A Multipath Analysis of Biswapped Networks

Abstract

Biswapped networks of the form Bsw(G) have recently been proposed as interconnection networks to be implemented as optical transpose interconnection systems. We provide a systematic construction of κ+1 vertex-disjoint paths joining any two distinct vertices in Bsw(G), where κ≥1 is the connectivity of G. In doing so, we obtain an upper bound of max{2Δ(G)+5, Δκ(G)+Δ(G)+2} on the (κ+1)-diameter of Bsw(G), where Δ(G) is the diameter of G and Δκ(G) the κ-diameter. Suppose that we have a deterministic multipath source routing algorithm in an interconnection network G that finds κ mutually vertex-disjoint paths in G joining any two distinct vertices and does this in time polynomial in Δκ(G), Δ(G) and κ (and independently of the number of vertices of G).
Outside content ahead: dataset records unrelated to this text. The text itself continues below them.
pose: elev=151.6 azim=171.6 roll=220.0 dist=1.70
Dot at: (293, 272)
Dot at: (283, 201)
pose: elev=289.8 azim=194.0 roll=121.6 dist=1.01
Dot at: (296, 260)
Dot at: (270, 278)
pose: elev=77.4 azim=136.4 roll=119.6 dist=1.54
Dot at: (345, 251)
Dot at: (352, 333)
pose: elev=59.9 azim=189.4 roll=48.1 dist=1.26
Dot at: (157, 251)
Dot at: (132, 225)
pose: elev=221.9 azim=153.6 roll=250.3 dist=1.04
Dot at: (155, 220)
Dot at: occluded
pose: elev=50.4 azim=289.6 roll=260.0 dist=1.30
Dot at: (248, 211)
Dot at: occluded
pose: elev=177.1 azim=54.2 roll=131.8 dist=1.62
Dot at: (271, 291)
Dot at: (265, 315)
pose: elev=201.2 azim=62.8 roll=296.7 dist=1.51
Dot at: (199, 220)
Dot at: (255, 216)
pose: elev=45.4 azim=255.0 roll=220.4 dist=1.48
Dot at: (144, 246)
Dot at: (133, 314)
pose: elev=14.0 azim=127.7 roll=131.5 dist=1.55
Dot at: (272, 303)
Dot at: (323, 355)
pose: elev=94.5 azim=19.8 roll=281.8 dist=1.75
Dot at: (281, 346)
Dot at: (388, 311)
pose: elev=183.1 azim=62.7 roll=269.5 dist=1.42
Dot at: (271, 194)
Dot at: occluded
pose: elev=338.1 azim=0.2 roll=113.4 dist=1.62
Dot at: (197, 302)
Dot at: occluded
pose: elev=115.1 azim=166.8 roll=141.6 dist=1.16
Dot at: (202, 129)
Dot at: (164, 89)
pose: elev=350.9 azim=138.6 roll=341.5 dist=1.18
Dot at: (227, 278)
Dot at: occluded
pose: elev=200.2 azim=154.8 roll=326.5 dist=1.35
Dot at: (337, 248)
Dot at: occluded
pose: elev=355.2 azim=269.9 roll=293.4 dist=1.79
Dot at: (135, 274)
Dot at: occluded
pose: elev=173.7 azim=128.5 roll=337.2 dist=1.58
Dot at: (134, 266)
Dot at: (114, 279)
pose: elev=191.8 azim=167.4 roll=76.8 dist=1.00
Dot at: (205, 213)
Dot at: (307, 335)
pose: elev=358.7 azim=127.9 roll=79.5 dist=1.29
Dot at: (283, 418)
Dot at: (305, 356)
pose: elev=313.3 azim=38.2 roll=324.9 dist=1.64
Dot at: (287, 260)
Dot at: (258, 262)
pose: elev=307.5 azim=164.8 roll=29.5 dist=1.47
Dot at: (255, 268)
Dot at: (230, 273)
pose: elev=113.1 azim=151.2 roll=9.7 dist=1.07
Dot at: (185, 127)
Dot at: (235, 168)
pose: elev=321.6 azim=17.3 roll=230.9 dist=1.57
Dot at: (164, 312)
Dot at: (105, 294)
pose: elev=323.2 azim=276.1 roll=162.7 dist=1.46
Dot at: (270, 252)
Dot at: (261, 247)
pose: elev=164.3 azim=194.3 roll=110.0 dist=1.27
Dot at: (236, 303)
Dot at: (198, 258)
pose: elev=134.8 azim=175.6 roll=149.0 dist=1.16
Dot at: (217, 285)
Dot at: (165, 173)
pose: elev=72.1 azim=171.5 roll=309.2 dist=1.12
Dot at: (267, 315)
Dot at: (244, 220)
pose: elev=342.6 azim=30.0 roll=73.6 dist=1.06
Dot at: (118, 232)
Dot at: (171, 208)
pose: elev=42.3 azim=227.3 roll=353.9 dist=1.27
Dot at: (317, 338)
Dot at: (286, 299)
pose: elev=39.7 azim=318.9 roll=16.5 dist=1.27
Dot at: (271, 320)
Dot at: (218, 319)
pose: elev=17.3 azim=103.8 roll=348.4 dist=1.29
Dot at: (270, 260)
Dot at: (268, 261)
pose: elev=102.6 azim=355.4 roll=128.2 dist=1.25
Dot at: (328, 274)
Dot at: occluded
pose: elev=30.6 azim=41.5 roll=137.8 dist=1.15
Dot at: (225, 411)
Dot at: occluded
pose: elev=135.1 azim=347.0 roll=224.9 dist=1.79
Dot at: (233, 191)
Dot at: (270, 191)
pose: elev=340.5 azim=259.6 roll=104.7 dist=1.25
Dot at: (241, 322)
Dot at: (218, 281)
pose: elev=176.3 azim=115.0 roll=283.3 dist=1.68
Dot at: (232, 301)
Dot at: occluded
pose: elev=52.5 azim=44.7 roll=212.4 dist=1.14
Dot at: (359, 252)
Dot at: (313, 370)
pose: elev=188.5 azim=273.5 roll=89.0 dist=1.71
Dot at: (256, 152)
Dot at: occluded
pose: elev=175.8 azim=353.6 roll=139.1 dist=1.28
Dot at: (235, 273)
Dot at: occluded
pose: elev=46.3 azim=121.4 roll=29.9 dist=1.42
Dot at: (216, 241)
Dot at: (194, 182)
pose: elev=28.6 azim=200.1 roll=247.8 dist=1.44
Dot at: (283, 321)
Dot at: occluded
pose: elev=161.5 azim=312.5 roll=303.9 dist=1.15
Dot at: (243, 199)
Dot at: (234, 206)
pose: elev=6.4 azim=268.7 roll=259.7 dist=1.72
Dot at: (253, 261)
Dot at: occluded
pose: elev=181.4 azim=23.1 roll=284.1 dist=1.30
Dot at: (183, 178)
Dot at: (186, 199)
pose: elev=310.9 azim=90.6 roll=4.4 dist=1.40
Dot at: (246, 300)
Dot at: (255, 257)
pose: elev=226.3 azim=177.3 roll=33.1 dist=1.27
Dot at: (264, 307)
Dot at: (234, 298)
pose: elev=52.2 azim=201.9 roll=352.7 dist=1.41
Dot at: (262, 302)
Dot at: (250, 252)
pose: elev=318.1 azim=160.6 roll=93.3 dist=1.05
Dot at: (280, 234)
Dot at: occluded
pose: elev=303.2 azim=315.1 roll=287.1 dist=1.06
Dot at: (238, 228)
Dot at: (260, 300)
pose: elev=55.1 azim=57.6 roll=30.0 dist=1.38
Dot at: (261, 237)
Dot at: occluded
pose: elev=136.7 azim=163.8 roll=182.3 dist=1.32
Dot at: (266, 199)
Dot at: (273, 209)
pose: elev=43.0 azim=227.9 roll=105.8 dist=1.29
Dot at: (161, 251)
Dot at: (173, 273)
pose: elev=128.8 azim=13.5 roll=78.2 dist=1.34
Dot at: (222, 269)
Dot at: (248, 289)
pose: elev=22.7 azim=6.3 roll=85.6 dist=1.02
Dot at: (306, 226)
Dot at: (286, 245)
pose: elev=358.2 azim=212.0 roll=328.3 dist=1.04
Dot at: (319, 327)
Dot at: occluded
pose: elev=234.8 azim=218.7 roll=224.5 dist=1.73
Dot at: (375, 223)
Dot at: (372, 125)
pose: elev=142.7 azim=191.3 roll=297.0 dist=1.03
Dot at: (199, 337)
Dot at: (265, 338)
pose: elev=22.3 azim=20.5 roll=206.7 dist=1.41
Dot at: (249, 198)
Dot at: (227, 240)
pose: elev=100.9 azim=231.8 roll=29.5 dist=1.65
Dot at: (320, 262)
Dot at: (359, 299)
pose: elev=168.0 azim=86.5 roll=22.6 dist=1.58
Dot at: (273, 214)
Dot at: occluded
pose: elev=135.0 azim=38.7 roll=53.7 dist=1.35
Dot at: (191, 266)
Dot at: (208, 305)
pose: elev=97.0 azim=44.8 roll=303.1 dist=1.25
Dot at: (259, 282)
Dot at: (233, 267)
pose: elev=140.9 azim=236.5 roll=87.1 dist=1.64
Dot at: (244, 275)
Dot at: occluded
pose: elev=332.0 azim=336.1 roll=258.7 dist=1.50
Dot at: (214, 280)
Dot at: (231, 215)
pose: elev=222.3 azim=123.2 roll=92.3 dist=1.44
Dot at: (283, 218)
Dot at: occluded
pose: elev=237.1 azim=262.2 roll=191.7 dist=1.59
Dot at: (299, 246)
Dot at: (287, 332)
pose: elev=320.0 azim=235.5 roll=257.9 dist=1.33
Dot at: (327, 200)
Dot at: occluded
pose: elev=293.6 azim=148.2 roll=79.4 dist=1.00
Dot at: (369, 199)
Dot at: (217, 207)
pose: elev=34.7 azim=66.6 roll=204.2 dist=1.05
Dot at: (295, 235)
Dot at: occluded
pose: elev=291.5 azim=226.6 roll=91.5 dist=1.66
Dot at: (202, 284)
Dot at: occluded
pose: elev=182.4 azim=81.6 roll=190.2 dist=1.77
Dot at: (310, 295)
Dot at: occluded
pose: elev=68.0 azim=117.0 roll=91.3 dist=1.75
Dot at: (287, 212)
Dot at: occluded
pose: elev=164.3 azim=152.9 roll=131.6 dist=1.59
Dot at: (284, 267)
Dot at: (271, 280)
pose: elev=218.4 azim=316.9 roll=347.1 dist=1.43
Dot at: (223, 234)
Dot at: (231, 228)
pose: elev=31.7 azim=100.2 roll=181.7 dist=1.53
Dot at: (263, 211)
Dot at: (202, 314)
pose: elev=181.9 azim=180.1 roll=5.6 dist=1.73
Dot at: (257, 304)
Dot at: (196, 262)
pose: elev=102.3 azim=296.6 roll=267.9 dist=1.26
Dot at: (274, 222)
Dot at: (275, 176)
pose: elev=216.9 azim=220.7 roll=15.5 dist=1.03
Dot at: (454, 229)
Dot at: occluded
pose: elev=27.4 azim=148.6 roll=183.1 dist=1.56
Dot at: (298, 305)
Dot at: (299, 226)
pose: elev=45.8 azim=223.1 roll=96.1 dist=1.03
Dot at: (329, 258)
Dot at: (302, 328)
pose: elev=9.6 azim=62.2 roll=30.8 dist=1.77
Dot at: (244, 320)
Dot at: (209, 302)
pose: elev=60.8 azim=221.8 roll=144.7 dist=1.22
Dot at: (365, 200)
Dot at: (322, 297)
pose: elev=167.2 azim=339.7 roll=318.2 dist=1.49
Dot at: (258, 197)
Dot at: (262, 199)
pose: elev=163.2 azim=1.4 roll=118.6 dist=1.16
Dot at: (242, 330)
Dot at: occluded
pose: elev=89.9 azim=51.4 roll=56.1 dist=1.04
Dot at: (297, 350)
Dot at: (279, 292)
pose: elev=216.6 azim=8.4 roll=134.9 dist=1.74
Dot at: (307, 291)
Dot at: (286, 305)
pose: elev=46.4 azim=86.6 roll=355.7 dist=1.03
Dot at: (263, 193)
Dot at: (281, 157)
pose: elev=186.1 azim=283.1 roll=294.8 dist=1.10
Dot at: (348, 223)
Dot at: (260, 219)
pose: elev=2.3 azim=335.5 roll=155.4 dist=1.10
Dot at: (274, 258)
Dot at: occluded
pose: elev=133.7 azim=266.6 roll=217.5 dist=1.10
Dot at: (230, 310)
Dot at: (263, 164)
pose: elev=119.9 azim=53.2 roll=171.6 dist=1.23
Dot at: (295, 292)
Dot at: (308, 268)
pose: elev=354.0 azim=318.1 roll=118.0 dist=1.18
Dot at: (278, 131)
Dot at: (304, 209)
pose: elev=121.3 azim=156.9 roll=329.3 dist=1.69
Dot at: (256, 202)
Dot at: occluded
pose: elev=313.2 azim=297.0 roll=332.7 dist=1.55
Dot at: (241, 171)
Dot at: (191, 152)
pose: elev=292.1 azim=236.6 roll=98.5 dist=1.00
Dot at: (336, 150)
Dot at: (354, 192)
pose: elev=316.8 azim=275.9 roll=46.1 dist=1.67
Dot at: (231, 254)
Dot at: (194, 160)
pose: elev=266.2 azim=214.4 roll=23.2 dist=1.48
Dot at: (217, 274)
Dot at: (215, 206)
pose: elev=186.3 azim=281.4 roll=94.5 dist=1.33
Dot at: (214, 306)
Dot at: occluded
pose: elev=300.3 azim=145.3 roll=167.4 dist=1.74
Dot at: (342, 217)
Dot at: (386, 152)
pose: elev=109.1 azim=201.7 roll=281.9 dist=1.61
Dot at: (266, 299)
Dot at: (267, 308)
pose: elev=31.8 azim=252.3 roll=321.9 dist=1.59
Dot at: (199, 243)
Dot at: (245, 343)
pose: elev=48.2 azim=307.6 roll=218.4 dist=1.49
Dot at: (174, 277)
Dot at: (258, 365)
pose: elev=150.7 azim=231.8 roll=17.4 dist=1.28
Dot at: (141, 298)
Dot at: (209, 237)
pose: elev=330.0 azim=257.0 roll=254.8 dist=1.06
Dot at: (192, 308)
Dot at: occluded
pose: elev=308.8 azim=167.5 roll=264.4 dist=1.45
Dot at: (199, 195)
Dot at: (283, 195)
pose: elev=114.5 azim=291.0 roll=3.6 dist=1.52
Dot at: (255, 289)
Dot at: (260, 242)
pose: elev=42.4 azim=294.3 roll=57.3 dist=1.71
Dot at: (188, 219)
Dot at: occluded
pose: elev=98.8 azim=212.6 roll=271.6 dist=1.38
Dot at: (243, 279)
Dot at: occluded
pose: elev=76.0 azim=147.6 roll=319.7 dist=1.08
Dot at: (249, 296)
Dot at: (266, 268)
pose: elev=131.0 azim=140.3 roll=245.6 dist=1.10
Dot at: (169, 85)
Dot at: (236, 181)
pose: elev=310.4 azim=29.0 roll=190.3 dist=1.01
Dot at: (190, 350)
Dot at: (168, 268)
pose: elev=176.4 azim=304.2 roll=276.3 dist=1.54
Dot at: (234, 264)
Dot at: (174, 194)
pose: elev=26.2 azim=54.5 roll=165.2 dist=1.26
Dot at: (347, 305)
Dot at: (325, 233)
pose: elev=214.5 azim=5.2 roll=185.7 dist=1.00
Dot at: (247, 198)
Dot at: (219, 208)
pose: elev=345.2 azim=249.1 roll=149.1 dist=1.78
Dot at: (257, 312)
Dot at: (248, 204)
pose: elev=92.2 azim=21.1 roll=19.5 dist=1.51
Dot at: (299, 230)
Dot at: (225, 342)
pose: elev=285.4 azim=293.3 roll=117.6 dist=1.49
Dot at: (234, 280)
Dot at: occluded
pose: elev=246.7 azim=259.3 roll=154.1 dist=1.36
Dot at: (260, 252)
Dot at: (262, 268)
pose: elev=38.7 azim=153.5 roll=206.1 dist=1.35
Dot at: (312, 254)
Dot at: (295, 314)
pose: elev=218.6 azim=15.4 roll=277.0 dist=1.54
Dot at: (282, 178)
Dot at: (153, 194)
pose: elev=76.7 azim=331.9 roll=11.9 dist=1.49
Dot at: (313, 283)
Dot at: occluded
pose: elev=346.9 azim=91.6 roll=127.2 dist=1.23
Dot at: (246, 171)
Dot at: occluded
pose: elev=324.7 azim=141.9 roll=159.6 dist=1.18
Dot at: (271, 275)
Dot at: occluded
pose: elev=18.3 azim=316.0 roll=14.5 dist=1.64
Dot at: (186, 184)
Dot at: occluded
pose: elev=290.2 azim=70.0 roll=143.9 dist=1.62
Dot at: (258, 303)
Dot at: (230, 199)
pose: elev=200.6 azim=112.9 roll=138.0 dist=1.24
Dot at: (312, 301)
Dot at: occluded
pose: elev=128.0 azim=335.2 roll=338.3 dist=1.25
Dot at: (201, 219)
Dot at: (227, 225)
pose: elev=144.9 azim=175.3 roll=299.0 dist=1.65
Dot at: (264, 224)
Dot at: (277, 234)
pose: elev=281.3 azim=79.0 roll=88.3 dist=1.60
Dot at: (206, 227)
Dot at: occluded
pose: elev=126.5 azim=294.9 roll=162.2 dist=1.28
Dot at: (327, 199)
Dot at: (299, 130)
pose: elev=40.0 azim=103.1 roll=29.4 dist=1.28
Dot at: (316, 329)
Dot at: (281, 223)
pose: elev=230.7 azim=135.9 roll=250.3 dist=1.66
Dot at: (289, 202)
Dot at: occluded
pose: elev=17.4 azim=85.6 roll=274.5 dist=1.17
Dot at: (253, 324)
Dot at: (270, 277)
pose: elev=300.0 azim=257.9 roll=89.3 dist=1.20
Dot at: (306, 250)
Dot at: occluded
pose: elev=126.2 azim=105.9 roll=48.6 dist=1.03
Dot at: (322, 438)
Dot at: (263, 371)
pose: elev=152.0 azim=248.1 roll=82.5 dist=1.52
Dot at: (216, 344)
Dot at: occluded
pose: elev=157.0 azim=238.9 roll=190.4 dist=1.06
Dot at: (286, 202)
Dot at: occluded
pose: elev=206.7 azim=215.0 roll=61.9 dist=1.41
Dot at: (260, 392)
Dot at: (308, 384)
Our constructions yield an analogous deterministic multipath source routing algorithm in the interconnection network Bsw(G) that finds κ+1 mutually vertex-disjoint paths joining any two distinct vertices in Bsw(G) so that these paths, all have length bounded as above. Moreover, our algorithm has time complexity polynomial in Δκ(G), Δ(G) and κ. We also show that if G is Hamiltonian, then Bsw (G) is Hamiltonian, and that if G is a Cayley graph, then Bsw(G) is a Cayley graph.